Each stream processor can perform two simultaneously issued scalar operations like MAD+MUL per cycle and the overall computing power of the core is, according to Nvidia, about 520 gigaflops. This is over two times that of the ATI R580 whose performance, according to ATI, is about 250 megaflops. We can make one interesting and perhaps arguable observation here. Each pixel processor in the R580 is known to have 2 scalar and 2 vector ALUs and a branch execution unit. So, it can execute up to 4 arithmetic instructions per cycle plus one branch instruction. It seems that the efficiency of one stream processor in the G80 is lower than the efficiency of one pixel processor in the R580, but the overall performance of the G80 is higher because it has more execution units (128 against 48) and clocks them at a higher frequency. Unfortunately, we don’t have any data about the design of an individual stream processor in the G80. We only know that it is fully scalar as opposed to the pixel processor of the last-generation architectures which contains both scalar and vector ALUs.
Each of the G80’s 128 stream processors is an ordinary ALU capable of processing data in floating-point format. It means that a stream processor can not only work with shaders of any type (vertex, pixel, geometric) but also process the physical model or perform other computations in the framework of the Compute Unified Device Architecture (CUDA). And it does that independently of the other processors.

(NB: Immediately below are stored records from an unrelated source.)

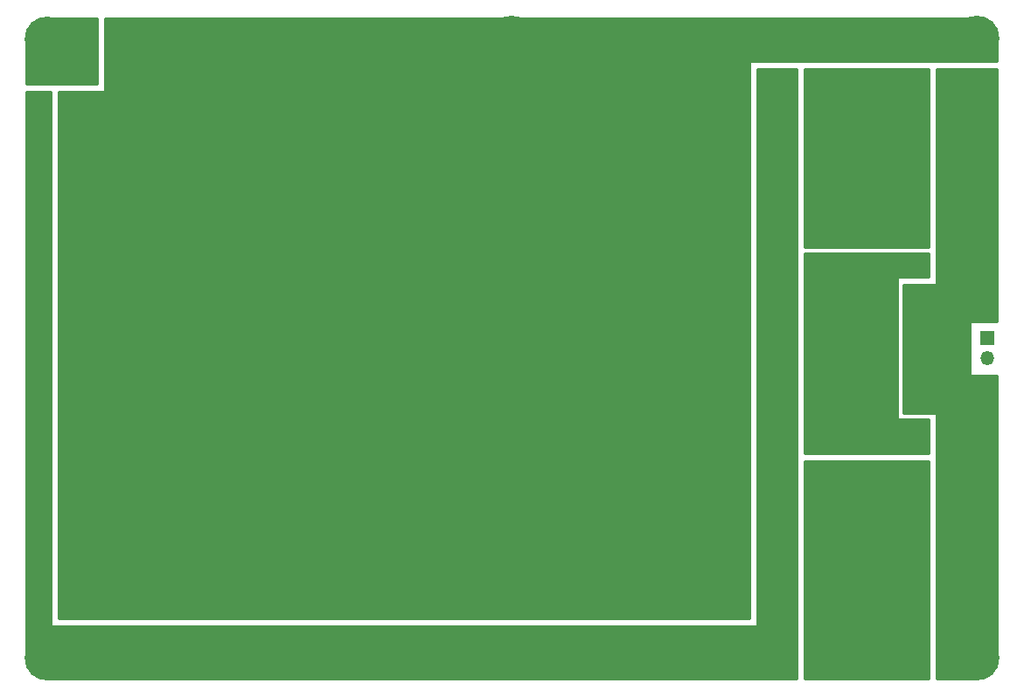
<source format=gbr>
G04 #@! TF.FileFunction,Copper,L2,Bot,Signal*
%FSLAX46Y46*%
G04 Gerber Fmt 4.6, Leading zero omitted, Abs format (unit mm)*
G04 Created by KiCad (PCBNEW 4.0.7) date Sun Apr  1 16:38:54 2018*
%MOMM*%
%LPD*%
G01*
G04 APERTURE LIST*
%ADD10C,0.100000*%
%ADD11C,4.400000*%
%ADD12R,1.350000X1.350000*%
%ADD13O,1.350000X1.350000*%
%ADD14C,1.000000*%
%ADD15C,0.600000*%
%ADD16C,0.400000*%
%ADD17C,0.254000*%
G04 APERTURE END LIST*
D10*
D11*
X112200000Y-90600000D03*
X67225000Y-30625000D03*
X157175000Y-30600000D03*
X157200000Y-90600000D03*
X112200000Y-30600000D03*
X67200000Y-90600000D03*
D12*
X158200000Y-59600000D03*
D13*
X158200000Y-61600000D03*
D14*
X66400000Y-83100000D03*
X66400000Y-75600000D03*
X66400000Y-68100000D03*
X66400000Y-38400000D03*
X66400000Y-45600000D03*
X66400000Y-53100000D03*
X66400000Y-60600000D03*
X138200000Y-90100000D03*
X129700000Y-90100000D03*
X119700000Y-90100000D03*
X104700000Y-90100000D03*
X94700000Y-90100000D03*
X84700000Y-90100000D03*
X74700000Y-90100000D03*
X149700000Y-31100000D03*
X139700000Y-31100000D03*
X129700000Y-31100000D03*
X119700000Y-31100000D03*
X104700000Y-31100000D03*
X94700000Y-31100000D03*
X84700000Y-31100000D03*
X74700000Y-31100000D03*
X156300000Y-38100000D03*
X156300000Y-45600000D03*
X156300000Y-53100000D03*
X156300000Y-83100000D03*
X156300000Y-75600000D03*
X156300000Y-68100000D03*
D15*
X156000000Y-81000000D03*
X154600000Y-81000000D03*
X154600000Y-78200000D03*
X156000000Y-78200000D03*
X156000000Y-79600000D03*
X154600000Y-79600000D03*
X153100000Y-62000000D03*
X151700000Y-62000000D03*
X151700000Y-59200000D03*
X153100000Y-59200000D03*
X153100000Y-60600000D03*
X151700000Y-60600000D03*
X154600000Y-43000000D03*
X156000000Y-43000000D03*
X156000000Y-41600000D03*
X156000000Y-40200000D03*
X154600000Y-40200000D03*
X154600000Y-41600000D03*
X70800000Y-32299992D03*
X70800000Y-33700000D03*
D14*
X149699996Y-90100000D03*
D15*
X147700000Y-83000000D03*
X147700000Y-84400000D03*
X149100000Y-84400000D03*
X150500000Y-84400000D03*
X150500000Y-83000000D03*
X149100000Y-83000000D03*
X150500000Y-76200000D03*
X150500000Y-74800000D03*
X149100000Y-74800000D03*
X147700000Y-74800000D03*
X147700000Y-76200000D03*
X149100000Y-76200000D03*
X147700000Y-66800000D03*
X149100000Y-66800000D03*
X149100000Y-65400000D03*
X147700000Y-65400000D03*
X147700000Y-64000000D03*
X149100000Y-64000000D03*
X147700000Y-54400000D03*
X149100000Y-54400000D03*
X149100000Y-55800000D03*
X147700000Y-55800000D03*
X147700000Y-57200000D03*
X149100000Y-57200000D03*
X147700000Y-45000000D03*
X147700000Y-46400000D03*
X149100000Y-46400000D03*
X150500000Y-46400000D03*
X150500000Y-45000000D03*
X149100000Y-45000000D03*
X147700000Y-38200000D03*
X147700000Y-36800000D03*
X149100000Y-36800000D03*
X150500000Y-36800000D03*
X150500000Y-38200000D03*
X149100000Y-38200000D03*
D16*
X66400000Y-68100000D02*
X66400000Y-75600000D01*
X66400000Y-45600000D02*
X66400000Y-38100000D01*
X66400000Y-60600000D02*
X66400000Y-53100000D01*
X129700000Y-90100000D02*
X138200000Y-90100000D01*
X112200000Y-90600000D02*
X119200000Y-90600000D01*
X119200000Y-90600000D02*
X119700000Y-90100000D01*
X94700000Y-90100000D02*
X104700000Y-90100000D01*
X74700000Y-90100000D02*
X84700000Y-90100000D01*
X129700000Y-31100000D02*
X139700000Y-31100000D01*
X112200000Y-30600000D02*
X119200000Y-30600000D01*
X119200000Y-30600000D02*
X119700000Y-31100000D01*
X94700000Y-31100000D02*
X104700000Y-31100000D01*
X74700000Y-31100000D02*
X84700000Y-31100000D01*
X156300000Y-53100000D02*
X156300000Y-45600000D01*
X156300000Y-75600000D02*
X156300000Y-83100000D01*
X157200000Y-90600000D02*
X157200000Y-69000000D01*
X157200000Y-69000000D02*
X156300000Y-68100000D01*
X154600000Y-81000000D02*
X156000000Y-81000000D01*
X156000000Y-78200000D02*
X154600000Y-78200000D01*
X154600000Y-79600000D02*
X156000000Y-79600000D01*
X151700000Y-62000000D02*
X153100000Y-62000000D01*
X153100000Y-59200000D02*
X151700000Y-59200000D01*
X151700000Y-60600000D02*
X153100000Y-60600000D01*
X156000000Y-43000000D02*
X154600000Y-43000000D01*
X156000000Y-40200000D02*
X156000000Y-41600000D01*
X154600000Y-41600000D02*
X154600000Y-40200000D01*
X157200000Y-90600000D02*
X157200000Y-65600000D01*
X70800000Y-33700000D02*
X70800000Y-32299992D01*
X147700000Y-84400000D02*
X147700000Y-83000000D01*
X150500000Y-84400000D02*
X149100000Y-84400000D01*
X149100000Y-83000000D02*
X150500000Y-83000000D01*
X150500000Y-74800000D02*
X150500000Y-76200000D01*
X147700000Y-74800000D02*
X149100000Y-74800000D01*
X149100000Y-76200000D02*
X147700000Y-76200000D01*
X149100000Y-66800000D02*
X147700000Y-66800000D01*
X147700000Y-65400000D02*
X149100000Y-65400000D01*
X149100000Y-64000000D02*
X147700000Y-64000000D01*
X149100000Y-54400000D02*
X147700000Y-54400000D01*
X147700000Y-55800000D02*
X149100000Y-55800000D01*
X149100000Y-57200000D02*
X147700000Y-57200000D01*
X147700000Y-46400000D02*
X147700000Y-45000000D01*
X150500000Y-46400000D02*
X149100000Y-46400000D01*
X149100000Y-45000000D02*
X150500000Y-45000000D01*
X147700000Y-36800000D02*
X147700000Y-38200000D01*
X150500000Y-36800000D02*
X149100000Y-36800000D01*
X149100000Y-38200000D02*
X150500000Y-38200000D01*
D17*
G36*
X157587613Y-28642413D02*
X157960459Y-28754982D01*
X158304347Y-28937830D01*
X158606165Y-29183987D01*
X158854423Y-29484081D01*
X159039663Y-29826677D01*
X159154833Y-30198731D01*
X159198000Y-30609436D01*
X159198000Y-32773000D01*
X135300000Y-32773000D01*
X135264619Y-32778028D01*
X135232039Y-32792714D01*
X135204840Y-32815895D01*
X135185177Y-32845736D01*
X135174605Y-32879873D01*
X135173000Y-32900000D01*
X135173000Y-86773000D01*
X68327000Y-86773000D01*
X68327000Y-35727000D01*
X72700000Y-35727000D01*
X72735381Y-35721972D01*
X72767961Y-35707286D01*
X72795160Y-35684105D01*
X72814823Y-35654264D01*
X72825395Y-35620127D01*
X72827000Y-35600000D01*
X72827000Y-28602000D01*
X157175450Y-28602000D01*
X157587613Y-28642413D01*
X157587613Y-28642413D01*
G37*
X157587613Y-28642413D02*
X157960459Y-28754982D01*
X158304347Y-28937830D01*
X158606165Y-29183987D01*
X158854423Y-29484081D01*
X159039663Y-29826677D01*
X159154833Y-30198731D01*
X159198000Y-30609436D01*
X159198000Y-32773000D01*
X135300000Y-32773000D01*
X135264619Y-32778028D01*
X135232039Y-32792714D01*
X135204840Y-32815895D01*
X135185177Y-32845736D01*
X135174605Y-32879873D01*
X135173000Y-32900000D01*
X135173000Y-86773000D01*
X68327000Y-86773000D01*
X68327000Y-35727000D01*
X72700000Y-35727000D01*
X72735381Y-35721972D01*
X72767961Y-35707286D01*
X72795160Y-35684105D01*
X72814823Y-35654264D01*
X72825395Y-35620127D01*
X72827000Y-35600000D01*
X72827000Y-28602000D01*
X157175450Y-28602000D01*
X157587613Y-28642413D01*
G36*
X139773000Y-92598000D02*
X67224551Y-92598000D01*
X66812386Y-92557587D01*
X66439538Y-92445018D01*
X66095654Y-92262170D01*
X65793837Y-92016015D01*
X65545579Y-91715922D01*
X65360338Y-91373326D01*
X65245167Y-91001269D01*
X65202000Y-90590564D01*
X65202000Y-35727000D01*
X67573000Y-35727000D01*
X67573000Y-87400000D01*
X67578028Y-87435381D01*
X67592714Y-87467961D01*
X67615895Y-87495160D01*
X67645736Y-87514823D01*
X67679873Y-87525395D01*
X67700000Y-87527000D01*
X135800000Y-87527000D01*
X135835381Y-87521972D01*
X135867961Y-87507286D01*
X135895160Y-87484105D01*
X135914823Y-87454264D01*
X135925395Y-87420127D01*
X135927000Y-87400000D01*
X135927000Y-33527000D01*
X139773000Y-33527000D01*
X139773000Y-92598000D01*
X139773000Y-92598000D01*
G37*
X139773000Y-92598000D02*
X67224551Y-92598000D01*
X66812386Y-92557587D01*
X66439538Y-92445018D01*
X66095654Y-92262170D01*
X65793837Y-92016015D01*
X65545579Y-91715922D01*
X65360338Y-91373326D01*
X65245167Y-91001269D01*
X65202000Y-90590564D01*
X65202000Y-35727000D01*
X67573000Y-35727000D01*
X67573000Y-87400000D01*
X67578028Y-87435381D01*
X67592714Y-87467961D01*
X67615895Y-87495160D01*
X67645736Y-87514823D01*
X67679873Y-87525395D01*
X67700000Y-87527000D01*
X135800000Y-87527000D01*
X135835381Y-87521972D01*
X135867961Y-87507286D01*
X135895160Y-87484105D01*
X135914823Y-87454264D01*
X135925395Y-87420127D01*
X135927000Y-87400000D01*
X135927000Y-33527000D01*
X139773000Y-33527000D01*
X139773000Y-92598000D01*
G36*
X159198000Y-57973000D02*
X156700000Y-57973000D01*
X156664619Y-57978028D01*
X156632039Y-57992714D01*
X156604840Y-58015895D01*
X156585177Y-58045736D01*
X156574605Y-58079873D01*
X156573000Y-58100000D01*
X156573000Y-63100000D01*
X156578028Y-63135381D01*
X156592714Y-63167961D01*
X156615895Y-63195160D01*
X156645736Y-63214823D01*
X156679873Y-63225395D01*
X156700000Y-63227000D01*
X159198000Y-63227000D01*
X159198000Y-90575449D01*
X159157587Y-90987614D01*
X159045018Y-91360462D01*
X158862170Y-91704346D01*
X158616015Y-92006163D01*
X158315922Y-92254421D01*
X157973326Y-92439662D01*
X157601269Y-92554833D01*
X157190564Y-92598000D01*
X153327000Y-92598000D01*
X153327000Y-67000000D01*
X153321972Y-66964619D01*
X153307286Y-66932039D01*
X153284105Y-66904840D01*
X153254264Y-66885177D01*
X153220127Y-66874605D01*
X153200000Y-66873000D01*
X150127000Y-66873000D01*
X150127000Y-54427000D01*
X153200000Y-54427000D01*
X153235381Y-54421972D01*
X153267961Y-54407286D01*
X153295160Y-54384105D01*
X153314823Y-54354264D01*
X153325395Y-54320127D01*
X153327000Y-54300000D01*
X153327000Y-33527000D01*
X159198000Y-33527000D01*
X159198000Y-57973000D01*
X159198000Y-57973000D01*
G37*
X159198000Y-57973000D02*
X156700000Y-57973000D01*
X156664619Y-57978028D01*
X156632039Y-57992714D01*
X156604840Y-58015895D01*
X156585177Y-58045736D01*
X156574605Y-58079873D01*
X156573000Y-58100000D01*
X156573000Y-63100000D01*
X156578028Y-63135381D01*
X156592714Y-63167961D01*
X156615895Y-63195160D01*
X156645736Y-63214823D01*
X156679873Y-63225395D01*
X156700000Y-63227000D01*
X159198000Y-63227000D01*
X159198000Y-90575449D01*
X159157587Y-90987614D01*
X159045018Y-91360462D01*
X158862170Y-91704346D01*
X158616015Y-92006163D01*
X158315922Y-92254421D01*
X157973326Y-92439662D01*
X157601269Y-92554833D01*
X157190564Y-92598000D01*
X153327000Y-92598000D01*
X153327000Y-67000000D01*
X153321972Y-66964619D01*
X153307286Y-66932039D01*
X153284105Y-66904840D01*
X153254264Y-66885177D01*
X153220127Y-66874605D01*
X153200000Y-66873000D01*
X150127000Y-66873000D01*
X150127000Y-54427000D01*
X153200000Y-54427000D01*
X153235381Y-54421972D01*
X153267961Y-54407286D01*
X153295160Y-54384105D01*
X153314823Y-54354264D01*
X153325395Y-54320127D01*
X153327000Y-54300000D01*
X153327000Y-33527000D01*
X159198000Y-33527000D01*
X159198000Y-57973000D01*
G36*
X152573000Y-50773000D02*
X140527000Y-50773000D01*
X140527000Y-33527000D01*
X152573000Y-33527000D01*
X152573000Y-50773000D01*
X152573000Y-50773000D01*
G37*
X152573000Y-50773000D02*
X140527000Y-50773000D01*
X140527000Y-33527000D01*
X152573000Y-33527000D01*
X152573000Y-50773000D01*
G36*
X72073000Y-34973000D02*
X65202000Y-34973000D01*
X65202000Y-30624550D01*
X65242413Y-30212387D01*
X65354982Y-29839541D01*
X65537830Y-29495653D01*
X65783987Y-29193835D01*
X66084081Y-28945577D01*
X66426677Y-28760337D01*
X66798731Y-28645167D01*
X67209436Y-28602000D01*
X72073000Y-28602000D01*
X72073000Y-34973000D01*
X72073000Y-34973000D01*
G37*
X72073000Y-34973000D02*
X65202000Y-34973000D01*
X65202000Y-30624550D01*
X65242413Y-30212387D01*
X65354982Y-29839541D01*
X65537830Y-29495653D01*
X65783987Y-29193835D01*
X66084081Y-28945577D01*
X66426677Y-28760337D01*
X66798731Y-28645167D01*
X67209436Y-28602000D01*
X72073000Y-28602000D01*
X72073000Y-34973000D01*
G36*
X152573000Y-53673000D02*
X149600000Y-53673000D01*
X149564619Y-53678028D01*
X149532039Y-53692714D01*
X149504840Y-53715895D01*
X149485177Y-53745736D01*
X149474605Y-53779873D01*
X149473000Y-53800000D01*
X149473000Y-67400000D01*
X149478028Y-67435381D01*
X149492714Y-67467961D01*
X149515895Y-67495160D01*
X149545736Y-67514823D01*
X149579873Y-67525395D01*
X149600000Y-67527000D01*
X152573000Y-67527000D01*
X152573000Y-70773000D01*
X140527000Y-70773000D01*
X140527000Y-51427000D01*
X152573000Y-51427000D01*
X152573000Y-53673000D01*
X152573000Y-53673000D01*
G37*
X152573000Y-53673000D02*
X149600000Y-53673000D01*
X149564619Y-53678028D01*
X149532039Y-53692714D01*
X149504840Y-53715895D01*
X149485177Y-53745736D01*
X149474605Y-53779873D01*
X149473000Y-53800000D01*
X149473000Y-67400000D01*
X149478028Y-67435381D01*
X149492714Y-67467961D01*
X149515895Y-67495160D01*
X149545736Y-67514823D01*
X149579873Y-67525395D01*
X149600000Y-67527000D01*
X152573000Y-67527000D01*
X152573000Y-70773000D01*
X140527000Y-70773000D01*
X140527000Y-51427000D01*
X152573000Y-51427000D01*
X152573000Y-53673000D01*
G36*
X152573000Y-92598000D02*
X140527000Y-92598000D01*
X140527000Y-71521264D01*
X152573000Y-71521264D01*
X152573000Y-92598000D01*
X152573000Y-92598000D01*
G37*
X152573000Y-92598000D02*
X140527000Y-92598000D01*
X140527000Y-71521264D01*
X152573000Y-71521264D01*
X152573000Y-92598000D01*
M02*

</source>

In other words, one part of the GeForce 8800 can be involved in some kind of computations while the other, for example, be busy visualizing the results of those computations because the streaming architecture allows using the output of one processor as the input for another processor.
The GPU efficiency at processing shaders with dynamic branching has been improved in comparison with the ATI Radeon X1900. The latter can process 48-pixel large branches whereas the GeForce 8800, from 16 to 32 pixels large. We can check out how efficient the execution of branching pixel shaders has become and will do this in the theoretical tests section.